Periods of backlash take shape after surges of Black progress. We have entered another such period.
https://www.nytimes.com/2024/01/31/opinion/racist-backlash-history.html
Periods of backlash take shape after surges of Black progress. We have entered another such period.
Opinion


## Find the Top 5 Section Names for February 2024 Articles

In [198]:
section_names = {}

for doc in articles['response']['docs']:
    section = doc['section_name']
    if section in section_names:
        section_names[section] += 1
    else:
        section_names[section] = 1

len(section_names)

36

In [199]:
# sort the section names by count
sorted_sections = sorted(section_names.items(),key=lambda x:x[1],reverse=True)
sorted_sections[:5]

[('U.S.', 734),
 ('World', 513),
 ('Arts', 326),
 ('Opinion', 272),
 ('Business Day', 244)]

In [200]:
# ALTERNATE METHOD FROM "Week 6 Task Solutions.ipynb"
sections = [article['section_name'] for article in articles['response']['docs']]

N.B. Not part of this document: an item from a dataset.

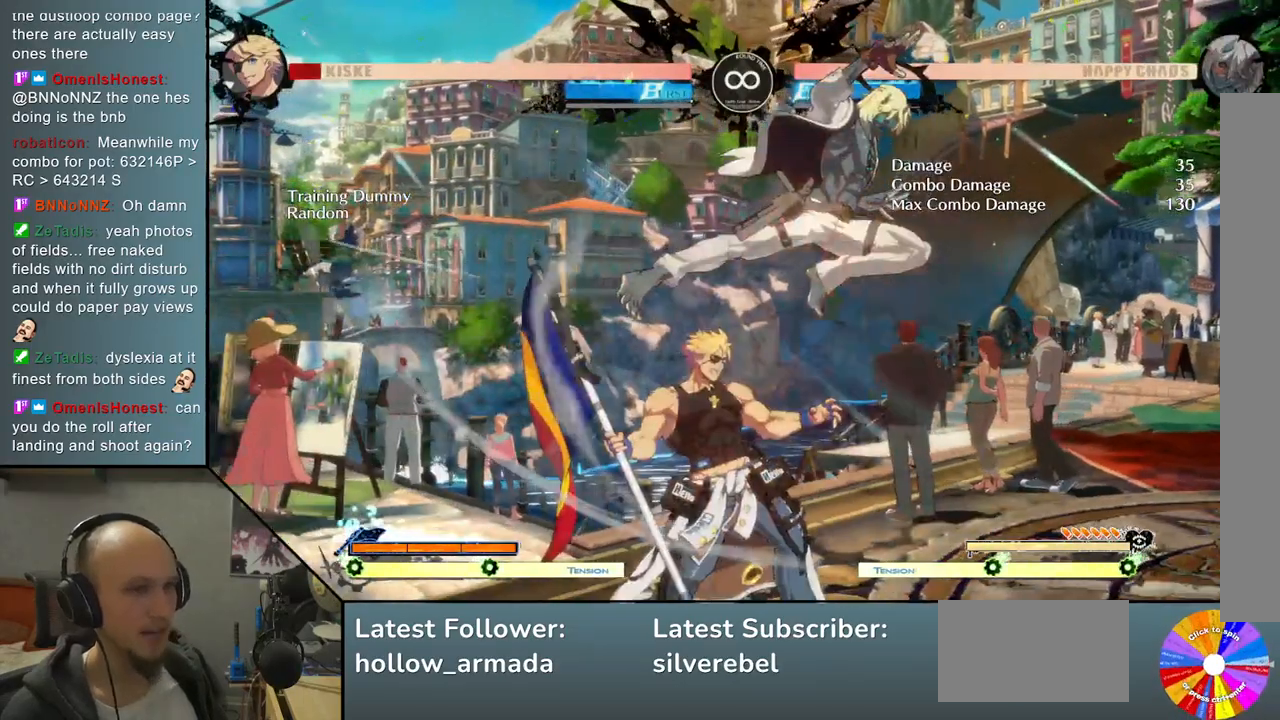
{"buttons": [], "left_stick": "center", "events": [[100, "L2", "down"], [367, "L2", "up"]]}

from collections import Counter

distDct = Counter(sections) # count the occurrences of each section name

distDct.most_common(10)

[('U.S.', 734),
 ('World', 513),
 ('Arts', 326),
 ('Opinion', 272),
 ('Business Day', 244),
 ('New York', 200),
 ('Style', 174),
 ('Books', 139),
 ('Crosswords & Games', 125),
 ('Movies', 123)]

In [201]:
def get_articles_by_year_month(year, month, key):
    # create URL
    url = f"https://api.nytimes.com/svc/archive/v1/{year}/{month}.json?api-key={key}"

    # send the request to get the data
    data = requests.get(url)
    if data.status_code == 200:
        print("Successfully got the data.")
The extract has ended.